Ranking model. The built - in ranking model BGE - Reasoner - Reranker is fine - tuned based on the Qwen3 series of base models. Combining the definition of relevance in the task scenario, the model can conduct fine - grained reasoning between the query and candidate documents, identify key information fragments, and accurately evaluate relevance. During the training process, reinforcement learning is introduced to improve the model's reasoning ability on difficult samples; during the reasoning stage, the model obtains a more robust relevance score through test - time augmentation, thereby further enhancing the ranking performance.
Figure 5. Schematic diagram of the reasoning process of BGE - Reasoner - Reranker.
Conclusion
The excellent performance of BGE - Reasoner fully verifies the important role of reinforcement learning and synthetic data in reasoning - intensive information retrieval, providing key support for the future development of Agent Search.
Beijing Academy of Artificial Intelligence will continue to focus on vector models and retrieval - augmented technologies, continuously improving the capabilities and generality of the BGE series of models.
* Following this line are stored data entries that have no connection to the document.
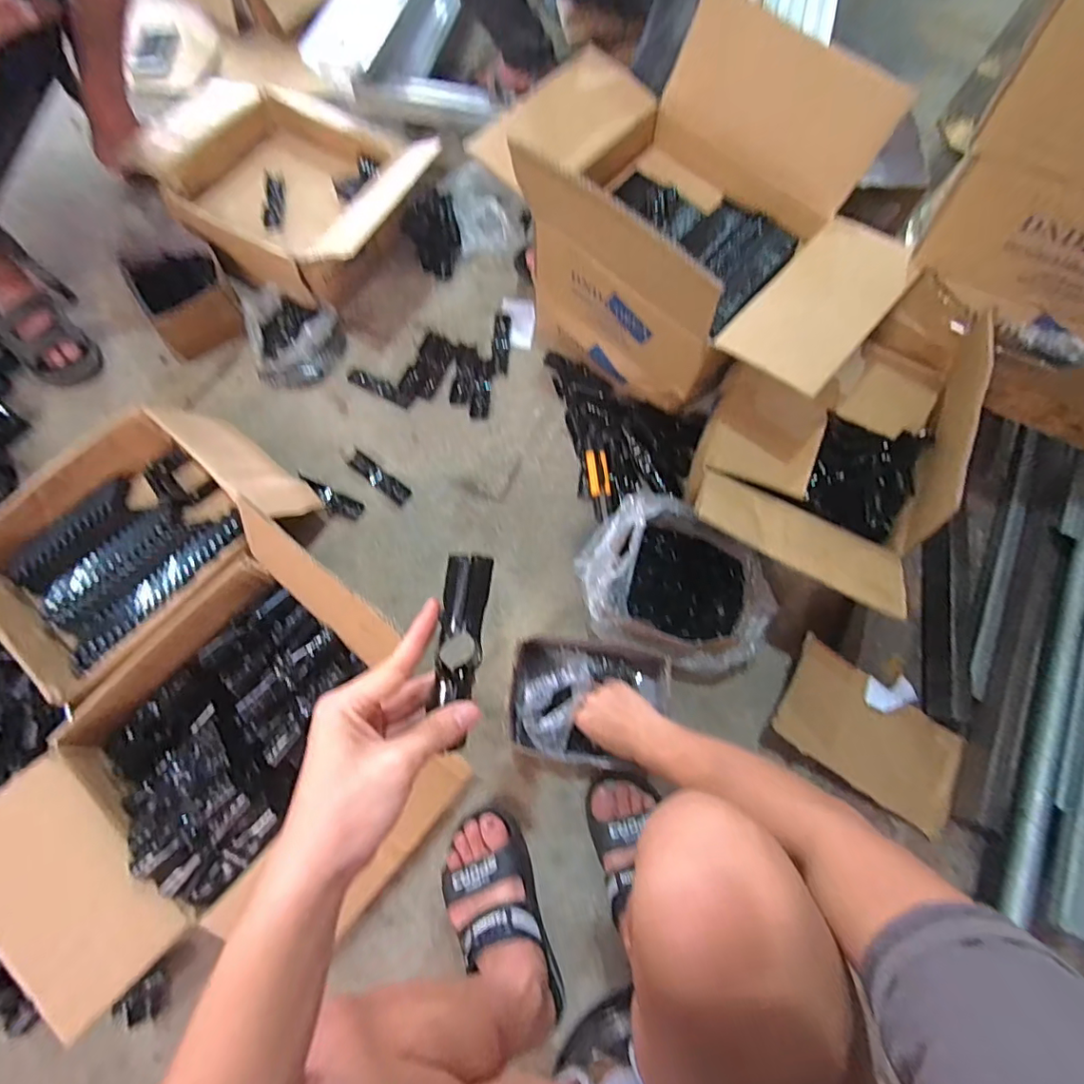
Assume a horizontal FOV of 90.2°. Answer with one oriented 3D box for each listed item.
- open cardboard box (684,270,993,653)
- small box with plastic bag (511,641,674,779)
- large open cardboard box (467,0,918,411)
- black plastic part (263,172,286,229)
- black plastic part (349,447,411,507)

In the future, we look forward to collaborating with more research institutions and industrial partners to jointly promote the development of retrieval and artificial intelligence. We welcome researchers and developers to pay attention to and use the BGE series of models to jointly build an open and prosperous open - source ecosystem.
This article is from the WeChat official account "Machine Intelligence" and is published by 36Kr with authorization.